Extracted from the seed of the soybean, soybean oil is widely used as a healthy cooking oil.

Coconut Oil

Although not as much research has been done compared to olive or fish oil, coconut oil is believed to enhance energy, skin health, and dental health.

Fats that can be harmful

While adding these healthy fats to a nutritious diet might be a good thing, there are definitely fats that can have harmful effects, according to doctors at the Mayo Clinic.

Saturated fat is fat that comes mainly from animal sources of food, such as red meat, poultry and full-fat dairy products. Too much can raise total blood cholesterol levels and low-density lipoprotein (LDL) cholesterol levels, which can increase your risk of cardiovascular disease. Saturated fat may also increase your risk of type 2 diabetes.

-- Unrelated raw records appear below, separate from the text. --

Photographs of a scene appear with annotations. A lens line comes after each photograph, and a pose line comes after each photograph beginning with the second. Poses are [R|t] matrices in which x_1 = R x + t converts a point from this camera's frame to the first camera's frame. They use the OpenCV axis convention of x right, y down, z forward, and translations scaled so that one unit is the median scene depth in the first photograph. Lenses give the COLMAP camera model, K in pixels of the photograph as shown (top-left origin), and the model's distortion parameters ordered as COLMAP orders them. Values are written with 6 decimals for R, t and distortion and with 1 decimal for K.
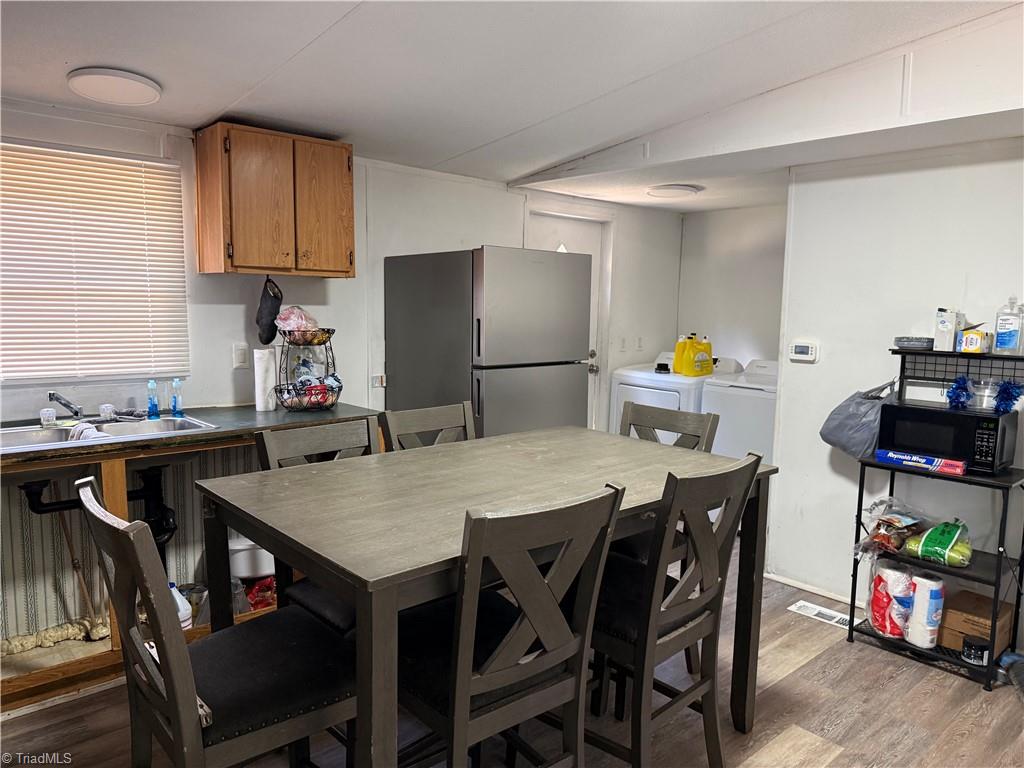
lens RADIAL K [[723.2, 0, 512.1], [0, 723.2, 384.4], [0, 0, 1]] dist [-0.009696, -0.002884]
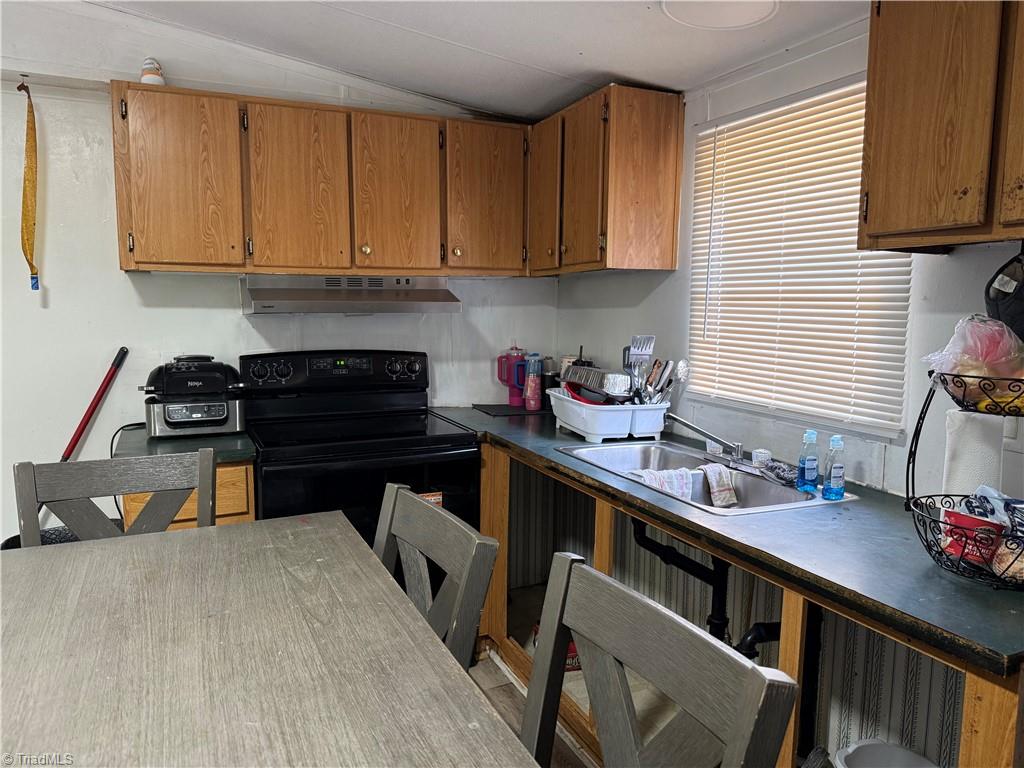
lens RADIAL K [[723.2, 0, 511.6], [0, 723.2, 384.8], [0, 0, 1]] dist [-0.009696, -0.002884]
pose [[-0.283942, 0.083070, -0.955236, 0.183621], [-0.133262, 0.983153, 0.125109, -0.089335], [0.949536, 0.162820, -0.268088, 0.911218]]
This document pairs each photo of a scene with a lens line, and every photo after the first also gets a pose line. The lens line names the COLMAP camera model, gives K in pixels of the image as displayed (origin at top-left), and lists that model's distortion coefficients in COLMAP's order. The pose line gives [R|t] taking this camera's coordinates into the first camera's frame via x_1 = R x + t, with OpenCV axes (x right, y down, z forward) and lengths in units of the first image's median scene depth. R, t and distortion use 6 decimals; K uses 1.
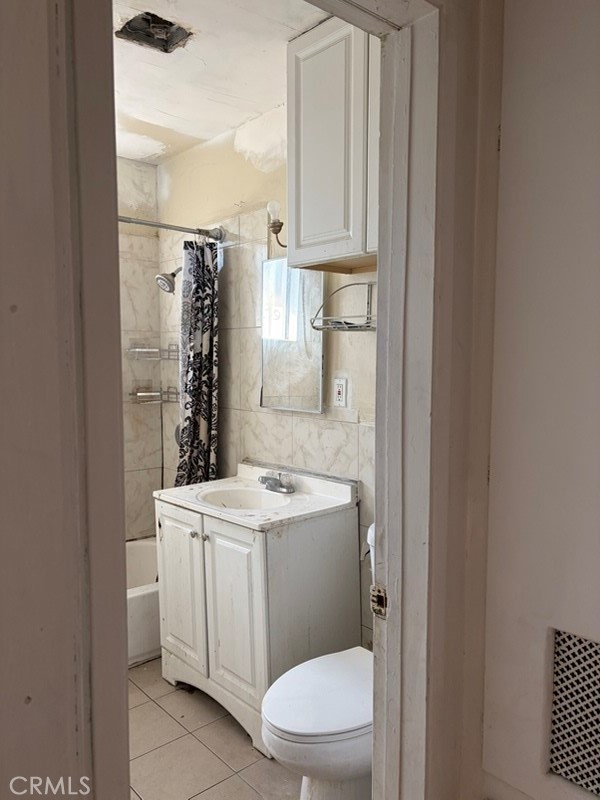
lens RADIAL K [[607.7, 0, 305.8], [0, 607.7, 405.1], [0, 0, 1]] dist [0.054845, -0.058149]
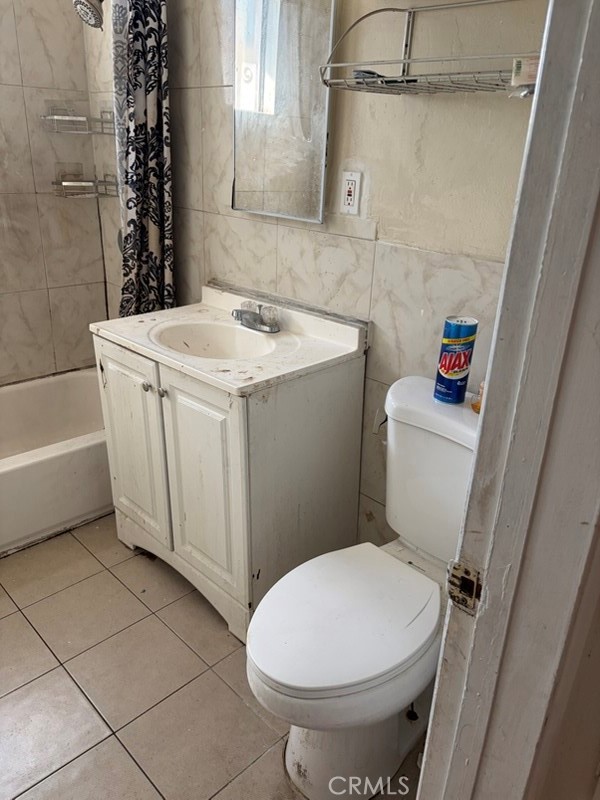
lens RADIAL K [[607.7, 0, 293.1], [0, 607.7, 395.2], [0, 0, 1]] dist [0.054845, -0.058149]
pose [[0.998720, 0.013511, 0.048744, -0.033486], [-0.027913, 0.950867, 0.308338, -0.012553], [-0.042183, -0.309304, 0.950027, 0.230323]]
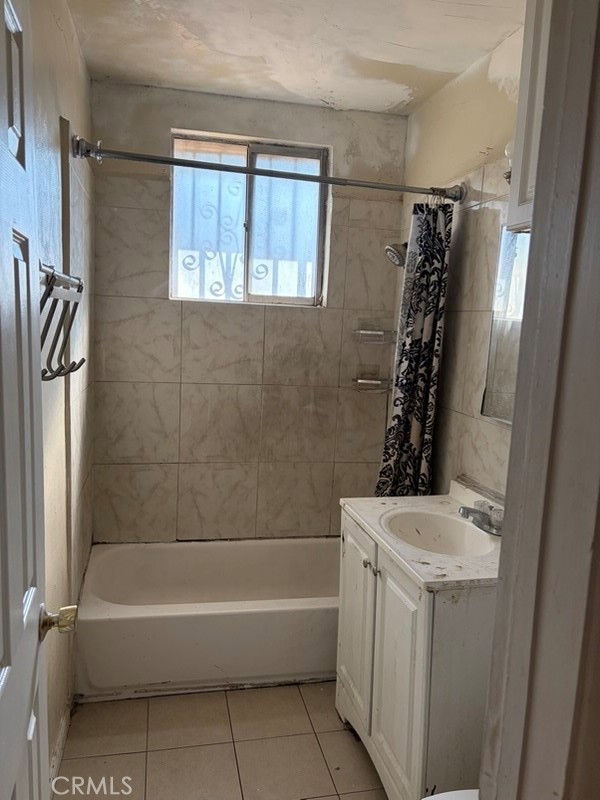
lens RADIAL K [[607.7, 0, 299.1], [0, 607.7, 402.8], [0, 0, 1]] dist [0.054845, -0.058149]
pose [[0.871888, 0.104441, -0.478439, 0.091005], [-0.082155, 0.994342, 0.067345, -0.043979], [0.482766, -0.019411, 0.875534, 0.196578]]
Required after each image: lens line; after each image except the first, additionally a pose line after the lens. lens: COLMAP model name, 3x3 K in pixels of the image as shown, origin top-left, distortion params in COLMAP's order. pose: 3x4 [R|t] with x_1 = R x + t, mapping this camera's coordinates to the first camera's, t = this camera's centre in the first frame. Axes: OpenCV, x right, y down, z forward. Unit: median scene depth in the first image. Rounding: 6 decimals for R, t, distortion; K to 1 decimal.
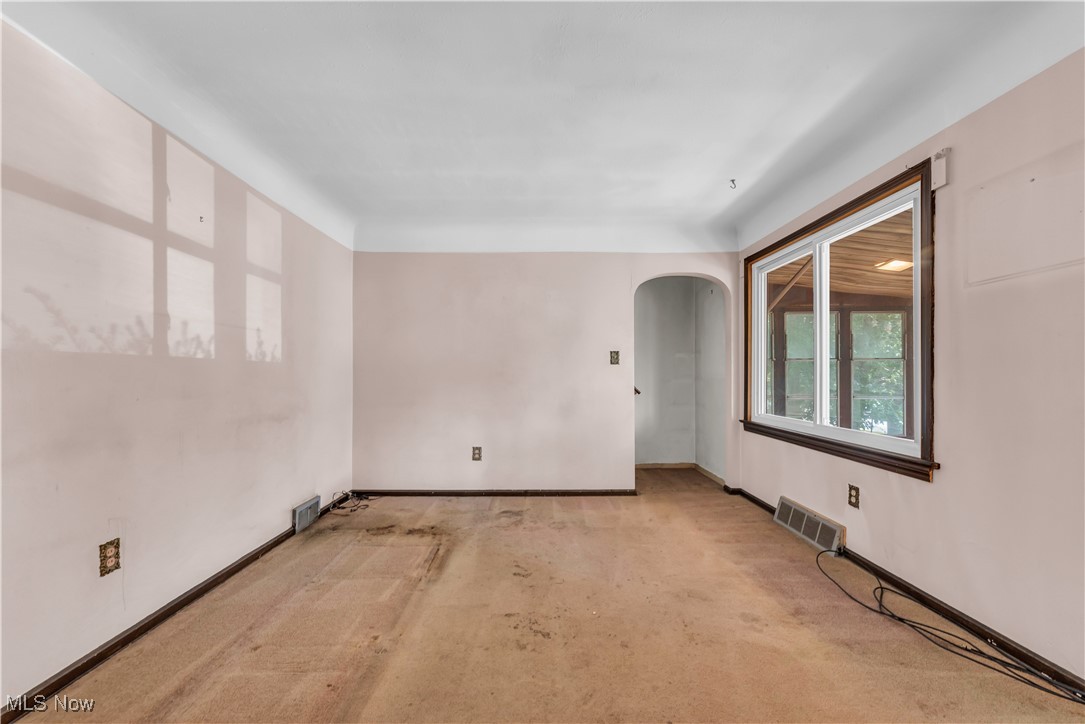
lens RADIAL K [[437.9, 0, 541.1], [0, 437.9, 370.7], [0, 0, 1]] dist [0.001455, -0.000045]
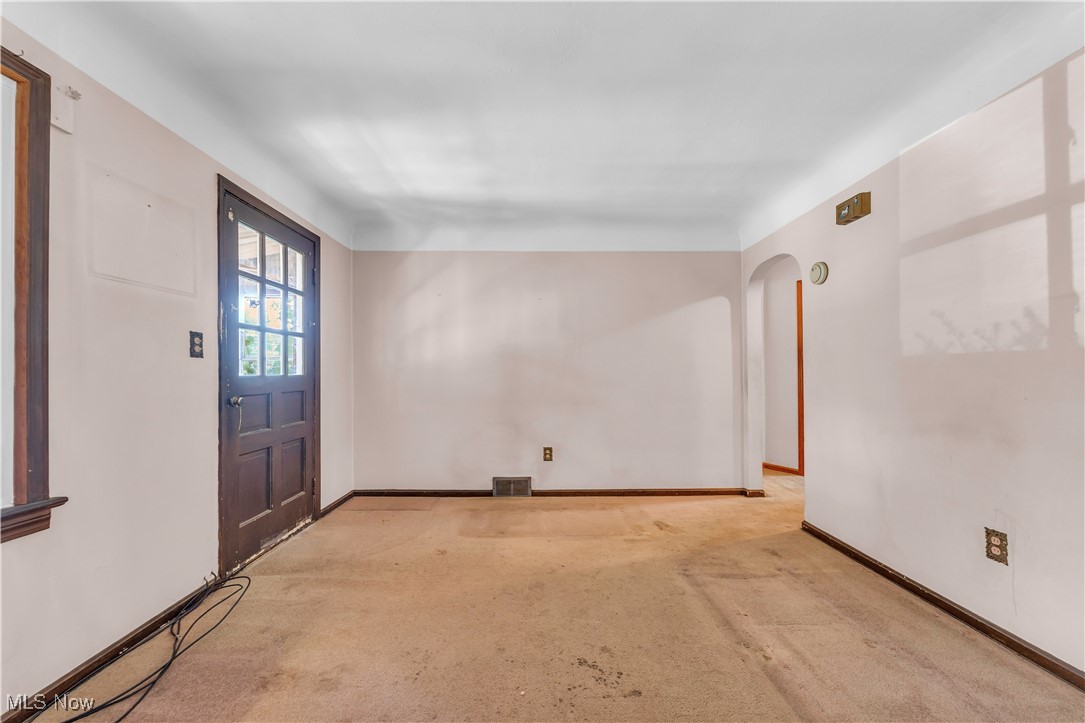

Trans fat occurs naturally in some foods but most are manufactured from oils through a food processing method called partial hydrogenation. The Mayo Clinic cites studies showing that these partially hydrogenated trans fats can increase unhealthy LDL cholesterol and lower healthy high-density lipoprotein (HDL) cholesterol. This can also increase your risk of cardiovascular disease.